I once asked an evangelical Christian missionary to India if his organization ever partnered with the historical Saint Thomas churches of Kerala and Tamil Nadu. By way of denial, he faux-tactfully replied that “we have some doctrinal differences with them.” For Pete’s sake, I thought, these people had a highly developed Christian civilization—which, by the way, never included an Inquisition—while your ancestors and mine were still living under rocks, painting their backsides blue with woad! Who cares about your “doctrinal differences”? God? Woad warrior, please!

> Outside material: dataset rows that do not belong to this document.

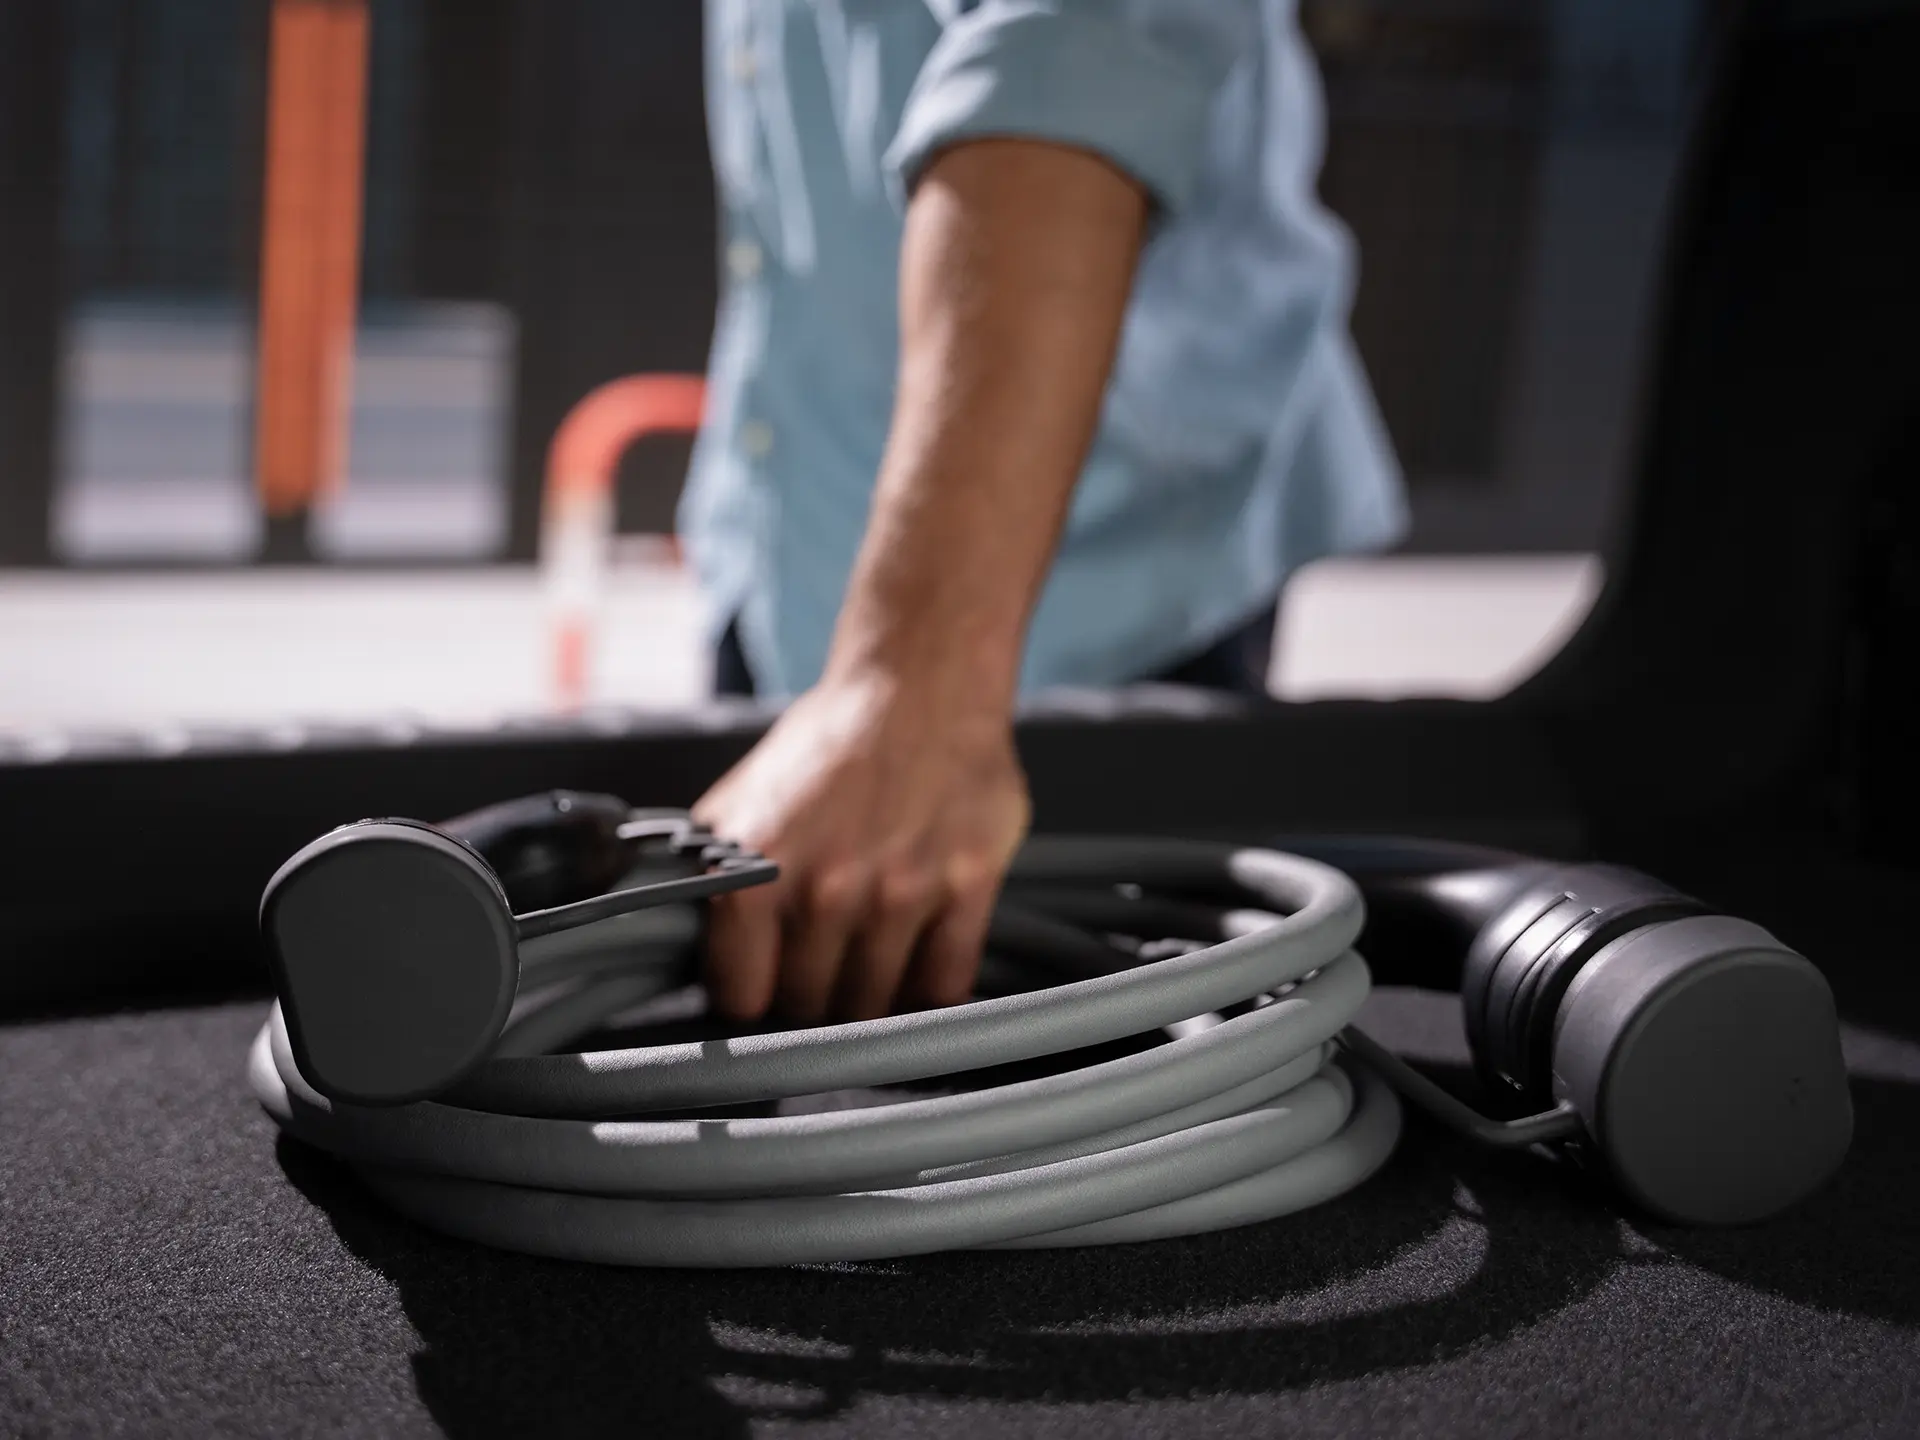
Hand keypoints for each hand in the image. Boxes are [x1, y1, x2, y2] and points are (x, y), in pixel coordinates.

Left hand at [691, 669, 1029, 1024]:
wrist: (919, 683)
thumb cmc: (833, 742)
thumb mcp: (741, 800)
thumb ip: (718, 877)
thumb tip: (696, 947)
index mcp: (756, 869)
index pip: (743, 997)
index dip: (752, 999)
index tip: (763, 992)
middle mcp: (826, 887)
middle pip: (810, 1007)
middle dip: (811, 998)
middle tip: (819, 972)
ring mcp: (902, 891)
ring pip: (875, 1006)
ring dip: (868, 997)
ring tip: (865, 966)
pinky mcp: (967, 886)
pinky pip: (944, 986)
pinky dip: (930, 995)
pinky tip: (916, 969)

“I do not ask for these only, but also for those who will believe in me through their word,” prayed Jesus, “that they may all be one, just as you, Father, are in me, and I in you, that they also may be in us, so that the world may believe that you have sent me.” Unless we are more committed to being right than to being disciples, it seems to me we ought to get over ourselves a little. If we pray, as Jesus did, that we “all may be one,” perhaps we can at last say, of all our petty clericalisms and exclusions, “You say ‘erl man,’ and I say ‘awl man’; lets call the whole thing off.”